● Tasks and exercises
1. In the talk descriptions, what position does Kim Fortun hold at Rensselaer Polytechnic Institute?
2. From the records, write out the part that opens with the line containing "class: Bacillariophyceae" and closes with the line containing "genus: Streptelasma", both lines included, and leave out the pictures.

[START Excerpt to read]

Kim Fortun — Measuring Exposure Science

Exposure science aims to understand how environmental stressors (pollution, built environments, diet, cosmetics, deforestation, global warming) impact human and ecological health. Focusing on different scales, using an array of measurement and modeling techniques, exposure science works to draw out connections that are hard to see, to make sense of, and to respond to. Exposure science can also be projective, aiming to anticipate both stressor loads and health outcomes of the future. Kim Fortun will map and measure the challenges – for exposure science themselves, and to the knowledge politics of industrial culture writ large.

Kim Fortun is an anthropologist and Associate Professor in the Department of Science and Technology Studies at Rensselaer Polytechnic Institute. Her research focuses on how "the environment" is understood and governed in different historical, geographic and organizational contexts. In 2010, she will complete a 5-year term as co-editor (with Mike Fortun) of Cultural Anthropology.

Sarah Igo

Sarah Igo — Knowing Citizens

Monitoring the inner life of national populations — their private beliefs and desires — became a key ambition of governments, corporations, and scientists in the twentieth century. Examining the U.S. case, this talk traces how citizens became known, and with what effects on subjectivity and social life.

[END Excerpt to read]
[START Entries shown]

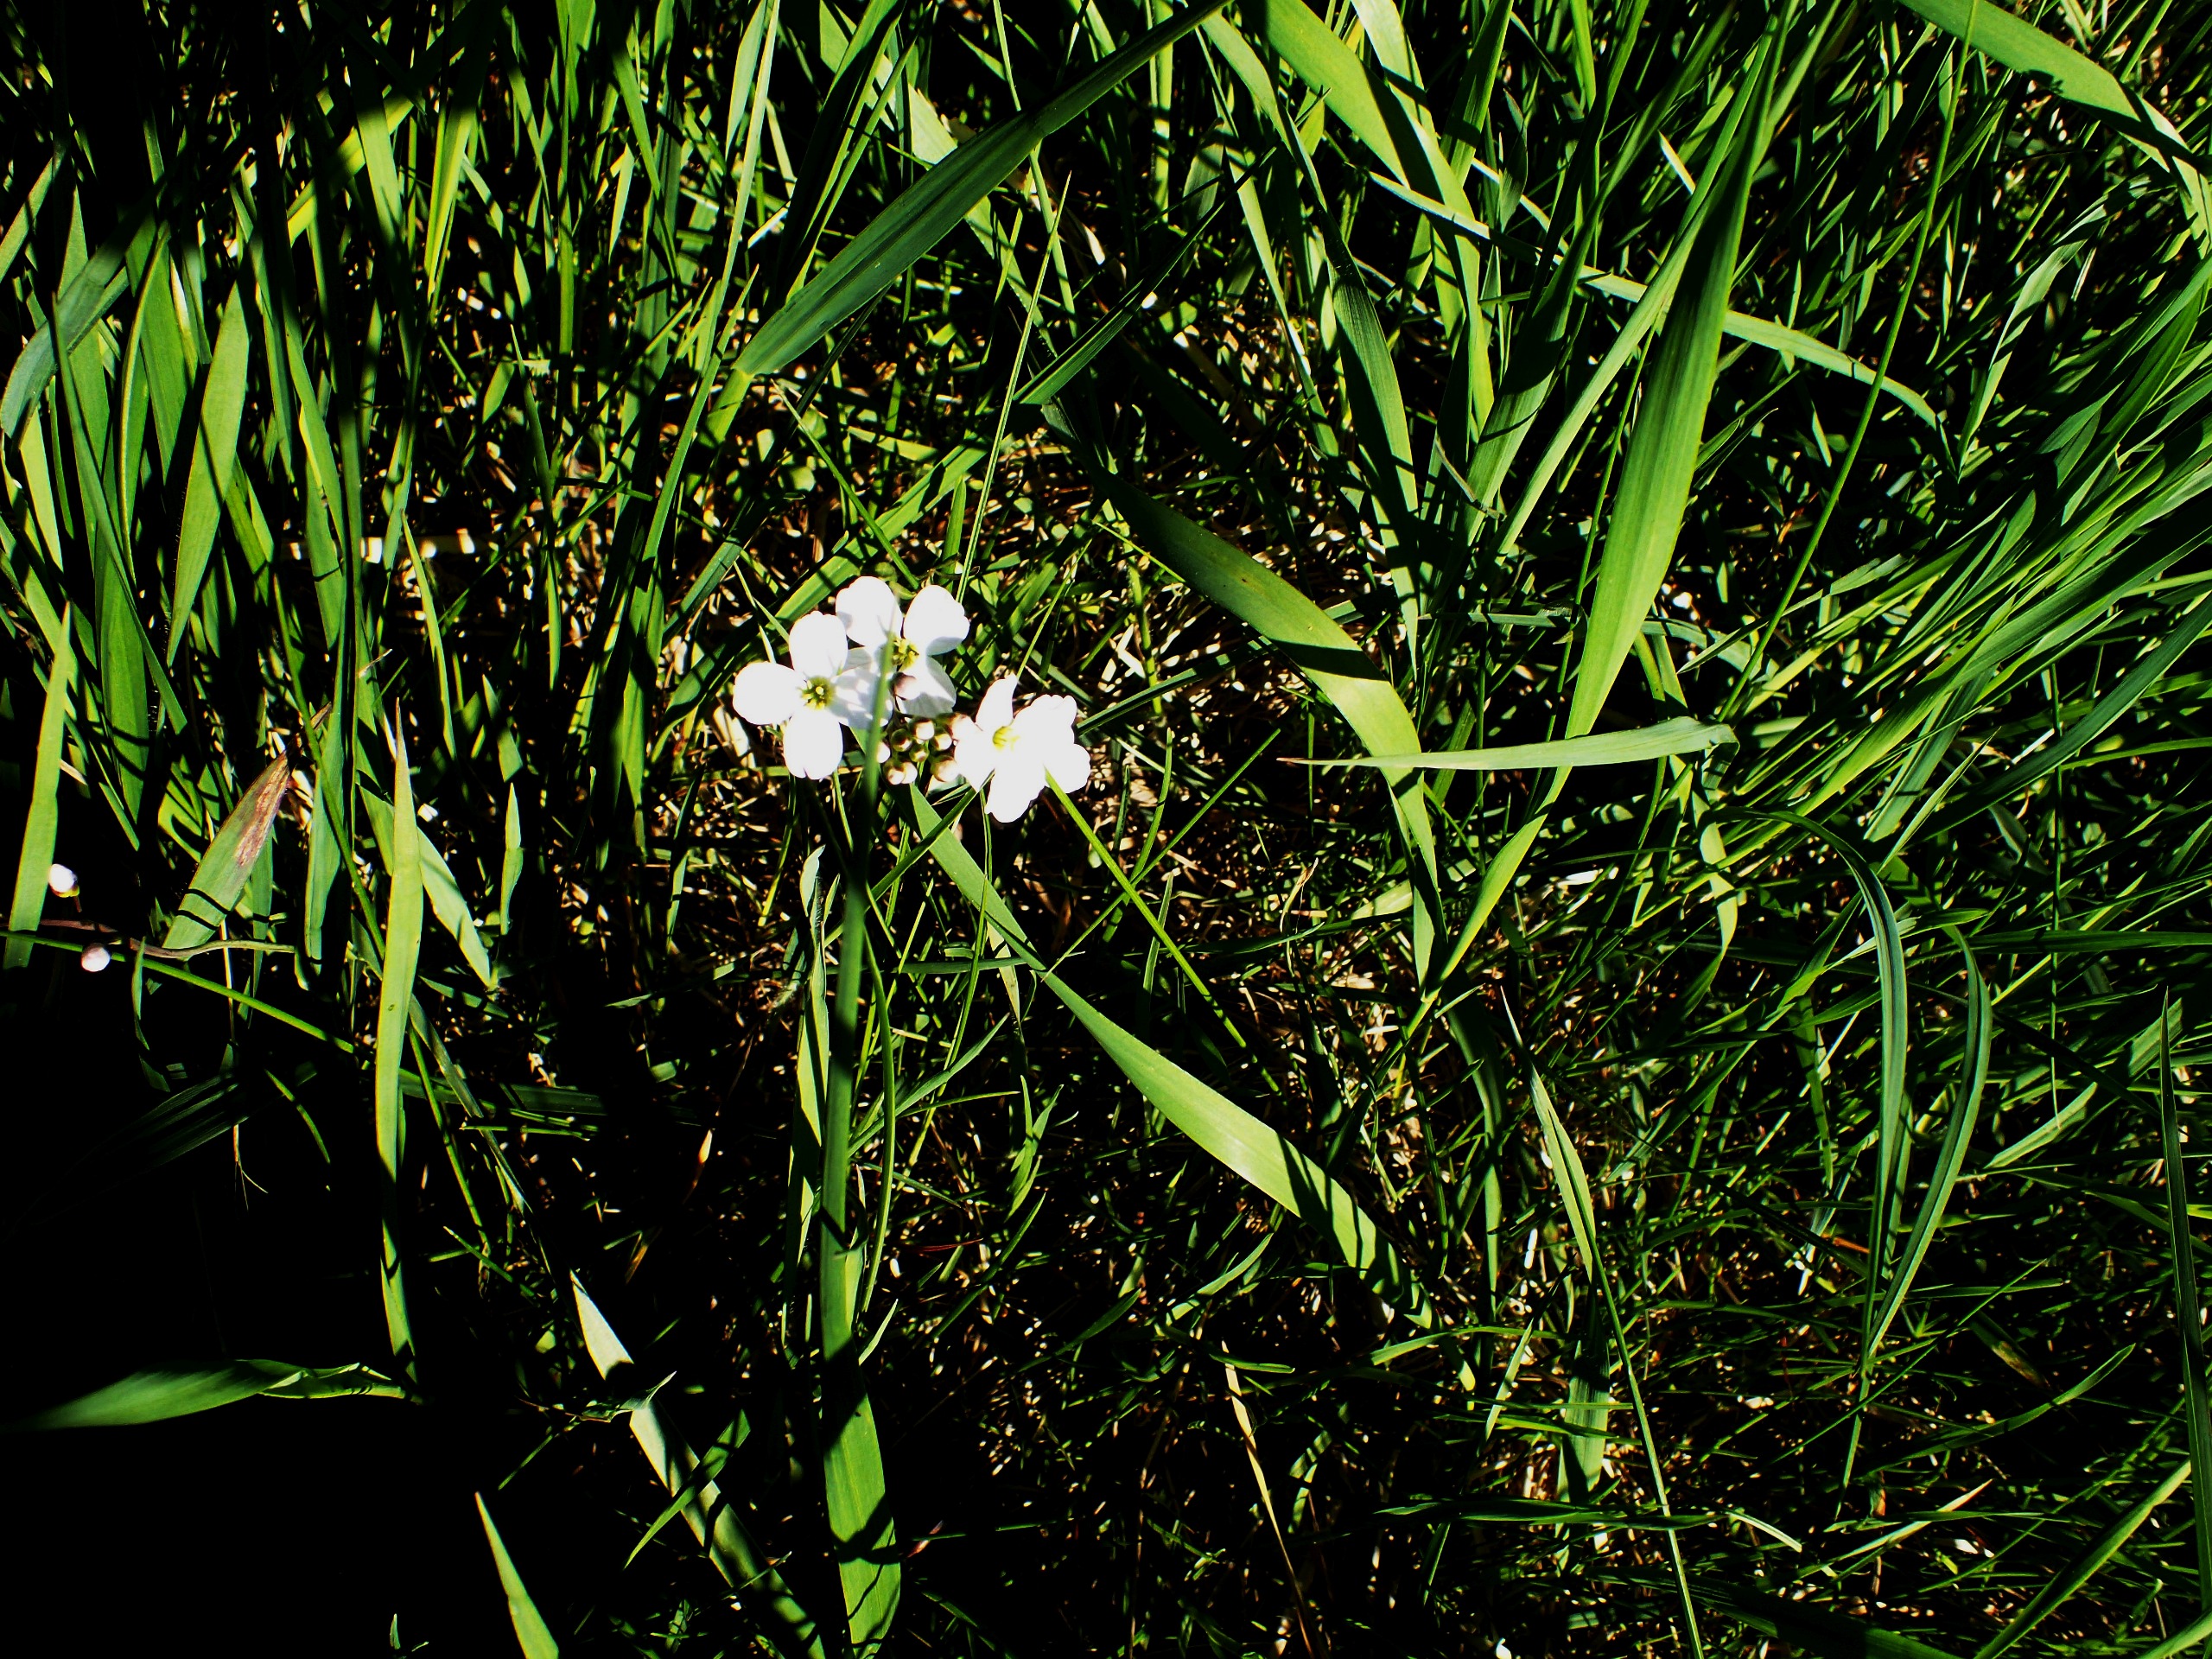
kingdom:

[END Entries shown]
[START Entries shown]

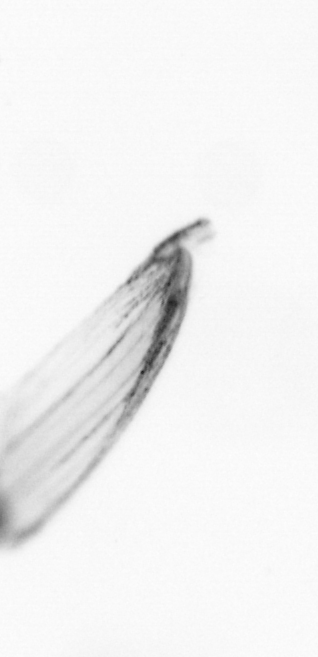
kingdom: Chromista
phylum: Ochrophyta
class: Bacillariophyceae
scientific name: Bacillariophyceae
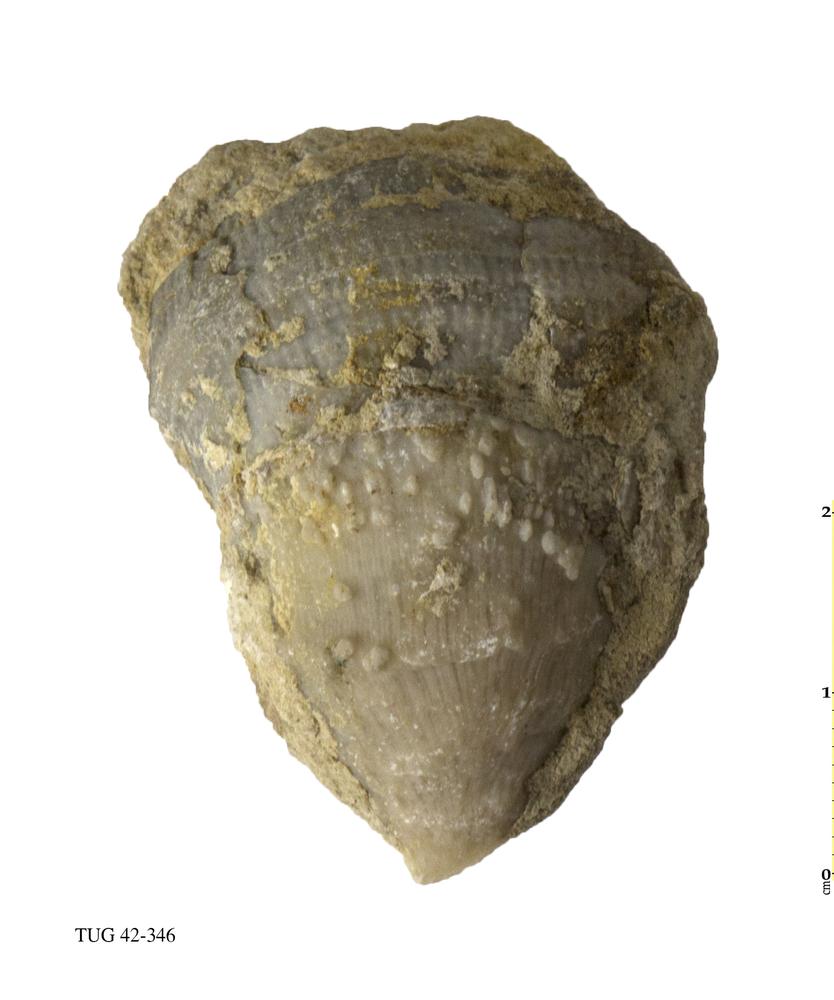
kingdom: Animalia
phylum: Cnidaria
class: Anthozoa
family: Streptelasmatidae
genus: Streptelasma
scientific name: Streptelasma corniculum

[END Entries shown]
[START Entries shown]

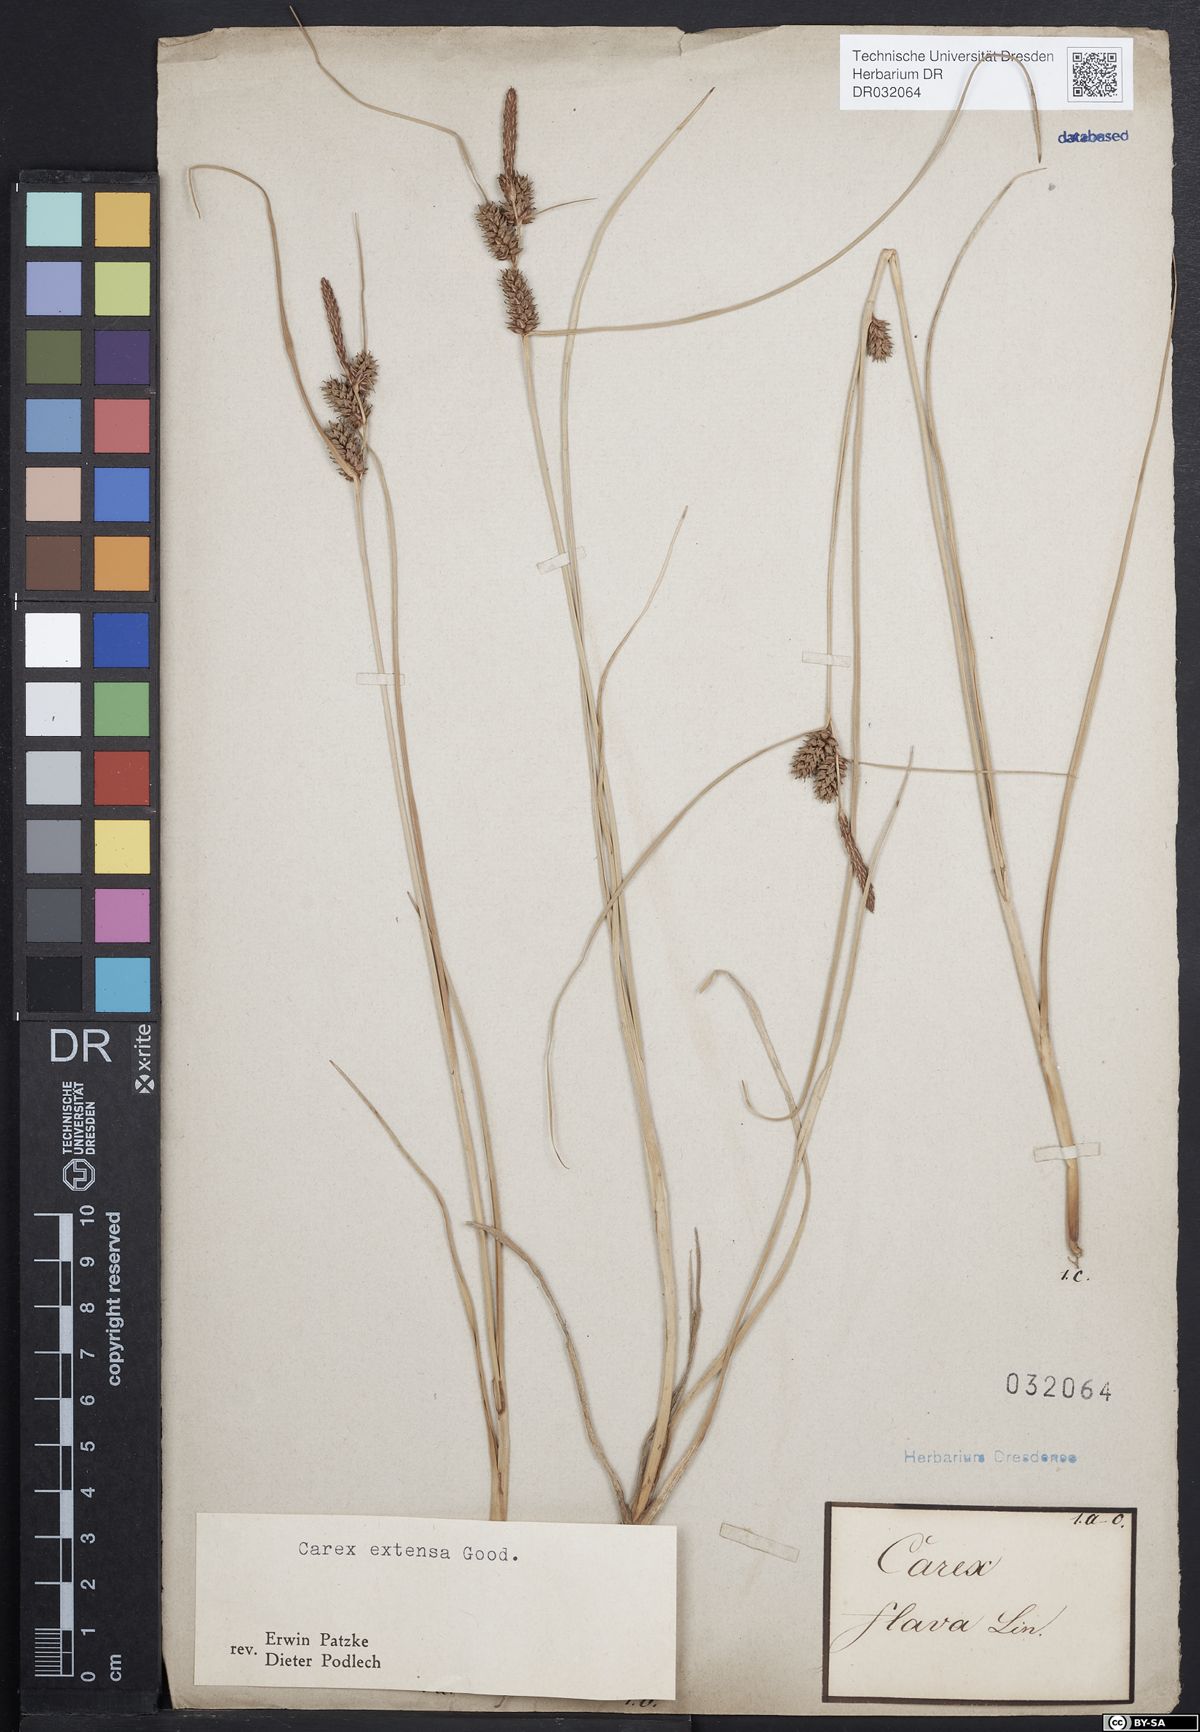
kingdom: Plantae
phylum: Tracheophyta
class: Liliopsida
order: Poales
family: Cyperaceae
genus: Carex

[END Entries shown]

● Set of answers
1. She is an Associate Professor in the Department of Science and Technology Studies.

2.
class: Bacillariophyceae
scientific name: Bacillariophyceae
kingdom: Animalia
phylum: Cnidaria
class: Anthozoa
family: Streptelasmatidae
genus: Streptelasma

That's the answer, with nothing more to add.